The applicant claims that the General Court should:

annul the ‘confirmation letter’ and request notified by Eismea to Plastic Repair System (PRS) on 21 November 2024, together with the enclosures, on the grounds of an irregularity of notification, because it does not indicate the body before which an ‘action under Article 272 TFEU’ had to be brought or the period in which to bring that action and does not contain a calculation of that period or indicate its starting point, thereby denying the applicant its rights of defence; restore the situation existing at the time at which that irregularity of notification occurred, so that Eismea can notify the applicant appropriately, correctly indicating the appropriate remedy and information on all the other elements that must be included on notification of that document;

in the alternative, in the event that the preceding claim is rejected and that the Court examines the substance of the case: hold that PRS has complied with its contractual obligations established in the grant agreement and, specifically, with the obligations agreed in the following articles: 13.1 – ‘The beneficiary must ensure that the Agency, the Commission, the European Court of Auditors (ECA) and the European Anti-Fraud Office (OLAF) can exercise their rights under Article[s] 22 and 23 also towards its subcontractors’; and 41.1 – ‘The beneficiaries have full responsibility for implementing the action and complying with the Agreement. The beneficiaries shall be jointly and severally liable for technical implementation of the action described in Annex 1. If a beneficiary does not implement its own part of the action, the other beneficiaries shall be liable for implementation thereof (with no entitlement to additional EU funding for that item) unless the [Commission] [Agency] expressly relieves them of that obligation’;

consequently, hold that Eismea has failed to comply with the aforementioned grant agreement, by requiring PRS to reimburse part of the grant awarded and already paid, finding that the debt on which the request and debit note for EUR 69 112,43 are based is non-existent;

in the further alternative, in the event that PRS is found to have committed the non-compliance indicated in the ‘confirmation letter’ and request notified by Eismea to PRS on 21 November 2024, together with the enclosures, find that the amount of the debt claimed has been calculated incorrectly, and set the amount of that debt at EUR 62 645,88 (instead of the EUR 69 112,43 claimed, as set in the debit note).

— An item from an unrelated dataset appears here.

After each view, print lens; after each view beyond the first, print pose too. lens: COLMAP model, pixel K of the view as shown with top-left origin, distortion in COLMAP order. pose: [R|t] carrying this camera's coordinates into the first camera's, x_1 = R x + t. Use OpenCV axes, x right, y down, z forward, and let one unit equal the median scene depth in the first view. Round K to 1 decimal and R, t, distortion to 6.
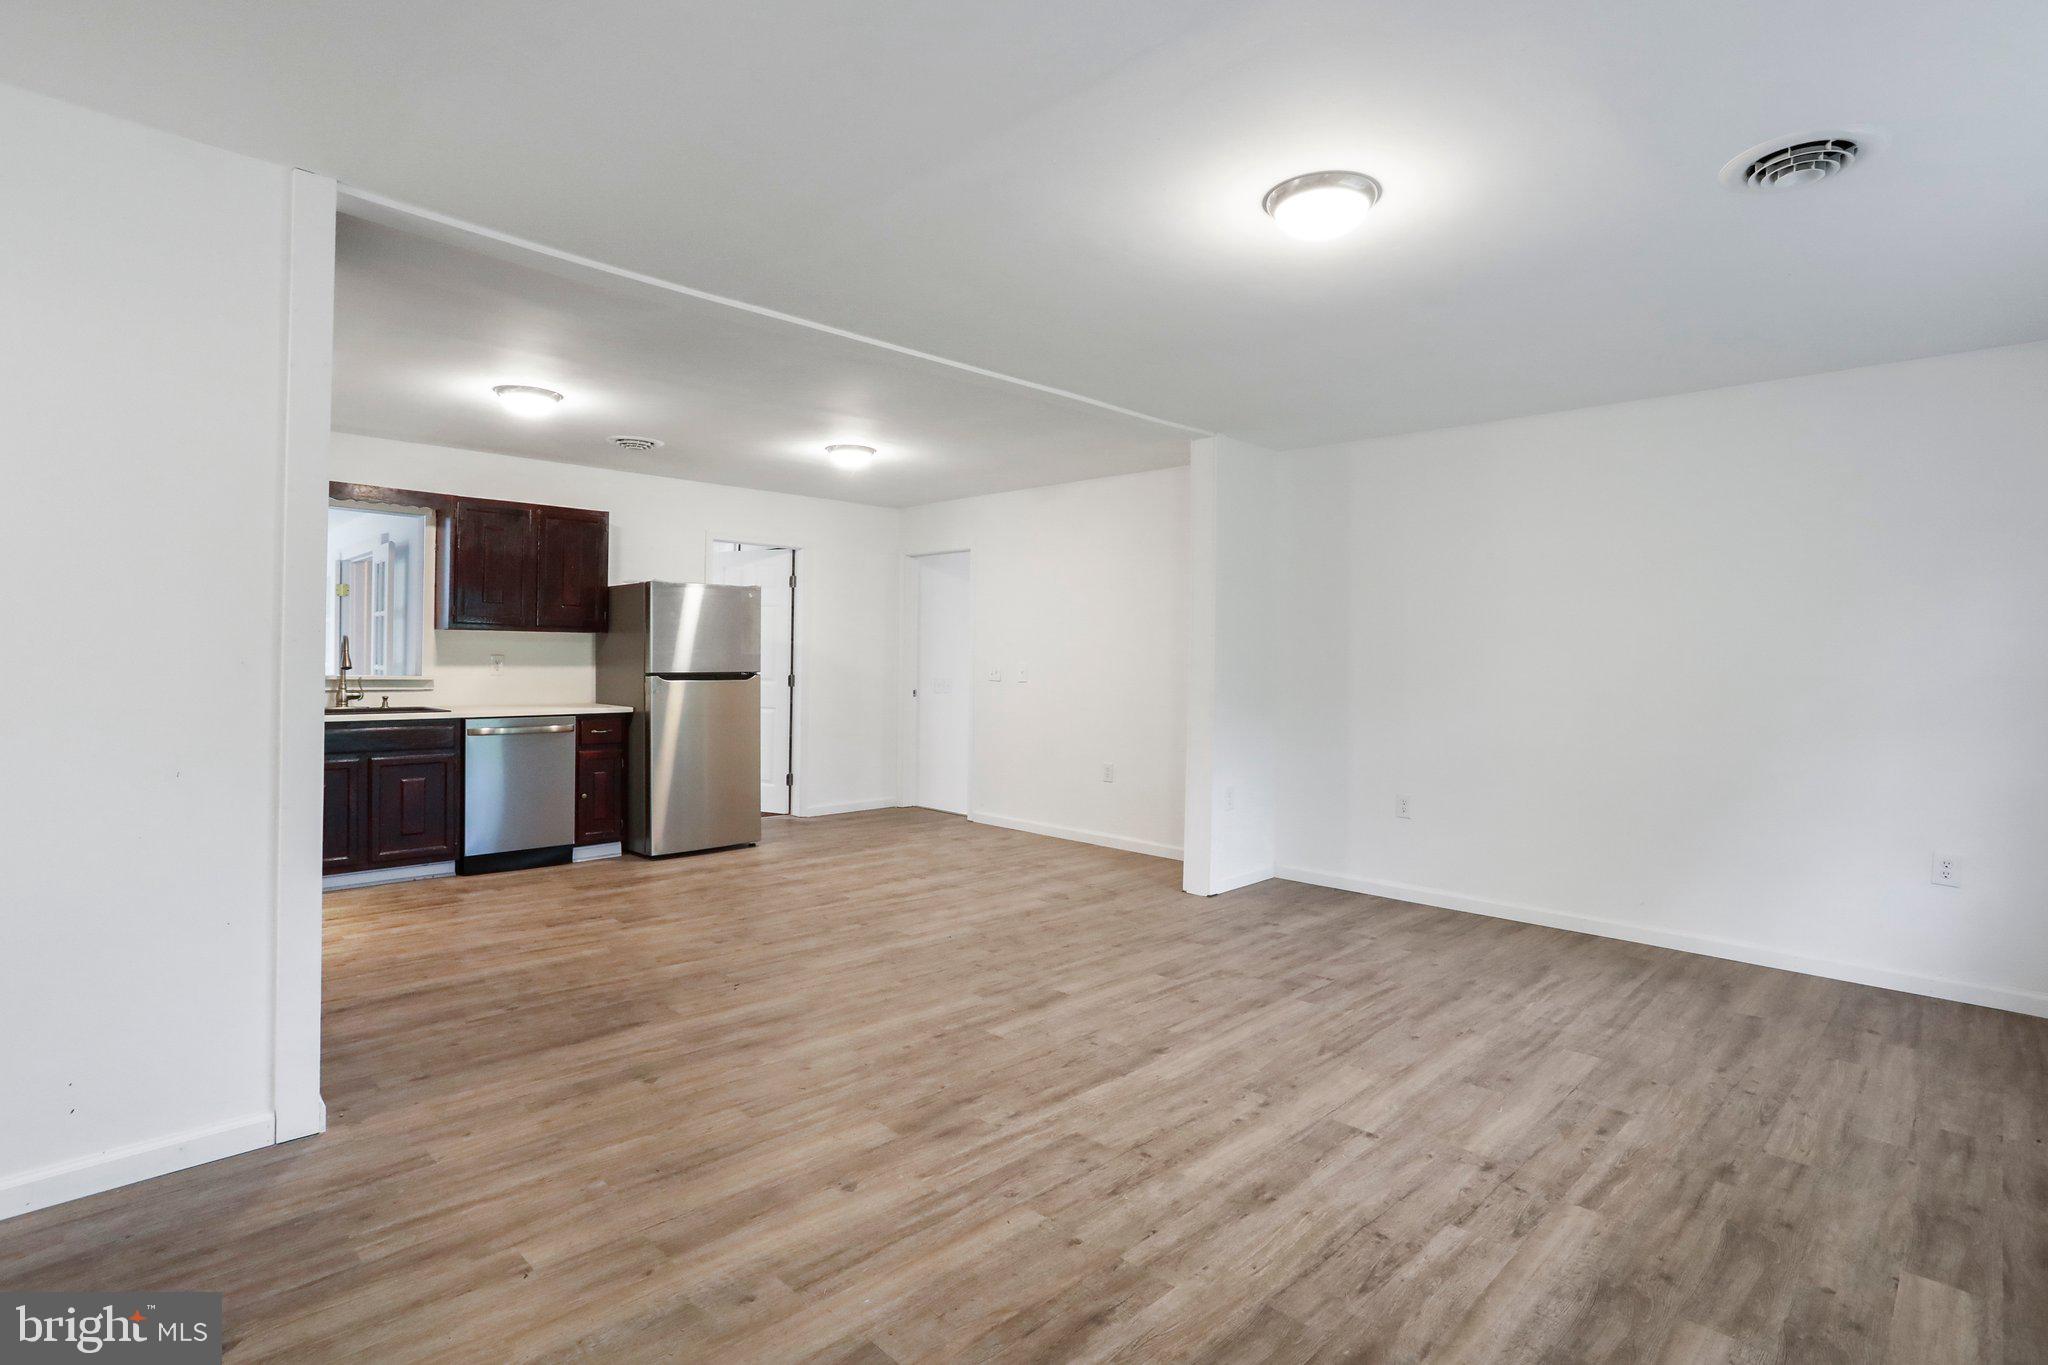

Pleas in law and main arguments

In support of the action, the applicant relies on three pleas in law.

1.

First plea in law, alleging substantial defects of form on the grounds of irregularities of notification.

2.

Second plea in law, alleging failure by Eismea to comply with its contractual obligations.

3.

Third plea in law, alleging that the amount claimed by Eismea has been calculated incorrectly, according to Article 5 of the grant agreement.